General communication system

Signal
Transmitter
Receiver

Shannon, Claude (1948). A Mathematical Theory of Communication. In: The Bell System Technical Journal. Vol. XXVII July, 1948 No.3. S.381.
  1. An information source which produces a message or sequence of messages to be communicated to the receiving terminal. The message may be of various types: e.g. (a) A sequence of letters as in a telegraph or teletype system; (b) A single function of time f(t) as in radio or telephony; (c) A function of time and other variables as in black and white television — here the message may be thought of as a function f(x, y, t) of two space coordinates and time, the light intensity at point (x, y) and time t on a pickup tube plate; (d) Two or more functions of time, say f(t), g(t), h(t) — this is the case in ›three dimensional‹ sound transmission or if the system is intended to service several individual channels in multiplex; (e) Several functions of several variables — in color television the message consists of three functions f(x, y, t), g(x, y, t), h(x, y, t) defined in a three-dimensional continuum we may also think of these three functions as components of a vector field defined in the region-similarly, several black and white television sources would produce ›messages‹ consisting of a number of functions of three variables; (f) Various combinations also occur, for example in television with an associated audio channel.

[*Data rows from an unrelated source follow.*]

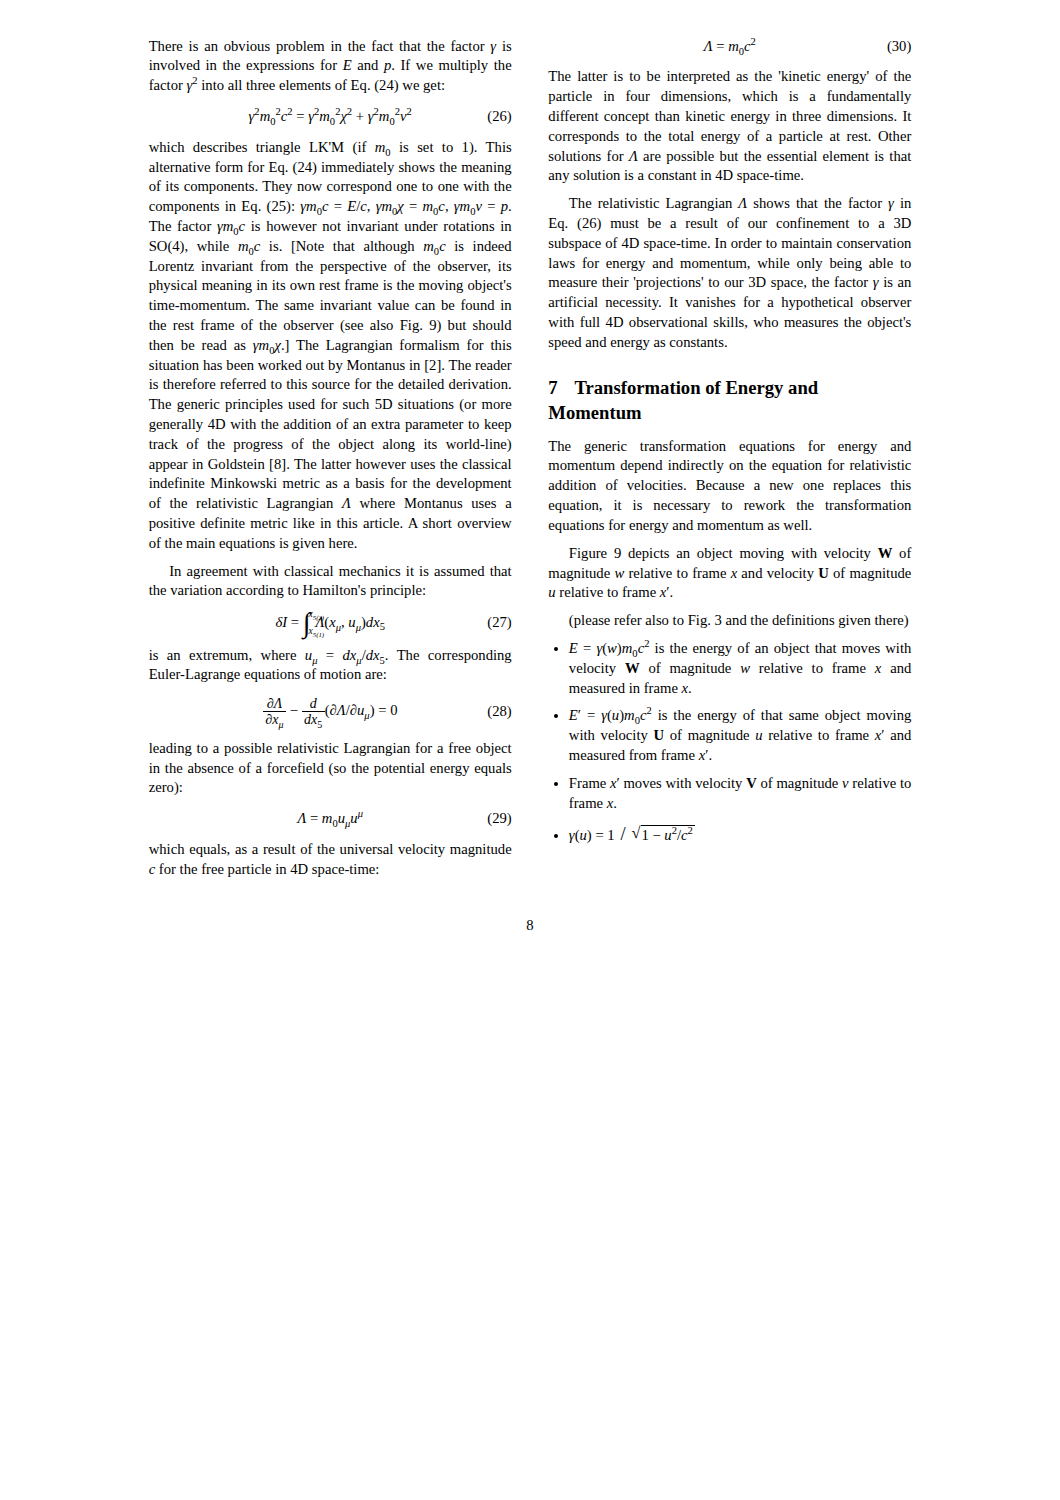There is an obvious problem in the fact that the factor γ is involved in the expressions for E and p. If we multiply the factor γ2 into all three elements of Eq. (24) we get:
γ2m02c2 = γ2m02χ2 + γ2m02v2 (26)
which describes triangle LK'M (if m0 is set to 1). This alternative form for Eq. (24) immediately shows the meaning of its components. They now correspond one to one with the components in Eq. (25): γm0c = E/c, γm0χ = m0c, γm0v = p. The factor γm0c is however not invariant under rotations in SO(4), while m0c is. [Note that although m0c is indeed Lorentz invariant from the perspective of the observer, its physical meaning in its own rest frame is the moving object's time-momentum. The same invariant value can be found in the rest frame of the observer (see also Fig. 9) but should then be read as γm0χ.] The Lagrangian formalism for this situation has been worked out by Montanus in [2]. The reader is therefore referred to this source for the detailed derivation. The generic principles used for such 5D situations (or more generally 4D with the addition of an extra parameter to keep track of the progress of the object along its world-line) appear in Goldstein [8]. The latter however uses the classical indefinite Minkowski metric as a basis for the development of the relativistic Lagrangian Λ where Montanus uses a positive definite metric like in this article. A short overview of the main equations is given here.
In agreement with classical mechanics it is assumed that the variation according to Hamilton's principle:
δI = ∫x5(2) x5(1) Λ(xμ, uμ)dx5 (27)
is an extremum, where uμ = dxμ/dx5. The corresponding Euler-Lagrange equations of motion are:
∂Λ∂xμ − ddx5(∂Λ/∂uμ) = 0 (28)
leading to a possible relativistic Lagrangian for a free object in the absence of a forcefield (so the potential energy equals zero):
Λ = m0uμuμ (29)
which equals, as a result of the universal velocity magnitude c for the free particle in 4D space-time:
Λ = m0c2 (30)
The latter is to be interpreted as the 'kinetic energy' of the particle in four dimensions, which is a fundamentally different concept than kinetic energy in three dimensions. It corresponds to the total energy of a particle at rest. Other solutions for Λ are possible but the essential element is that any solution is a constant in 4D space-time.
The relativistic Lagrangian Λ shows that the factor γ in Eq. (26) must be a result of our confinement to a 3D subspace of 4D space-time. In order to maintain conservation laws for energy and momentum, while only being able to measure their 'projections' to our 3D space, the factor γ is an artificial necessity. It vanishes for a hypothetical observer with full 4D observational skills, who measures the object's speed and energy as constants.
7 Transformation of Energy and Momentum
The generic transformation equations for energy and momentum depend indirectly on the equation for relativistic addition of velocities. Because a new one replaces this equation, it is necessary to rework the transformation equations for energy and momentum as well.
Figure 9 depicts an object moving with velocity W of magnitude w relative to frame x and velocity U of magnitude u relative to frame x′.
(please refer also to Fig. 3 and the definitions given there)
E = γ(w)m0c2 is the energy of an object that moves with velocity W of magnitude w relative to frame x and measured in frame x.
E′ = γ(u)m0c2 is the energy of that same object moving with velocity U of magnitude u relative to frame x′ and measured from frame x′.
Frame x′ moves with velocity V of magnitude v relative to frame x.
γ(u) = 1 / 1 − u2/c2
8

  2. A transmitter which operates on the message in some way to produce a signal suitable for transmission over the channel. In telephony this operation consists merely of changing sound pressure into a proportional electrical current. In telegraphy we have an encoding operation which produces a sequence of dots, dashes and spaces on the channel corresponding to the message. In a multiplex PCM system the different speech functions must be sampled, compressed, quantized and encoded, and finally interleaved properly to construct the signal. Vocoder systems, television, and frequency modulation are other examples of complex operations applied to the message to obtain the signal.
  3. The channel is merely the medium used to transmit the signal from transmitter to receiver. It may be a pair of wires, a coaxial cable, a band of radio frequencies. a beam of light , etc.
  4. The receiver ordinarily performs the inverse operation of that done by the transmitter, reconstructing the message from the signal.
  5. The destination is the person (or thing) for whom the message is intended.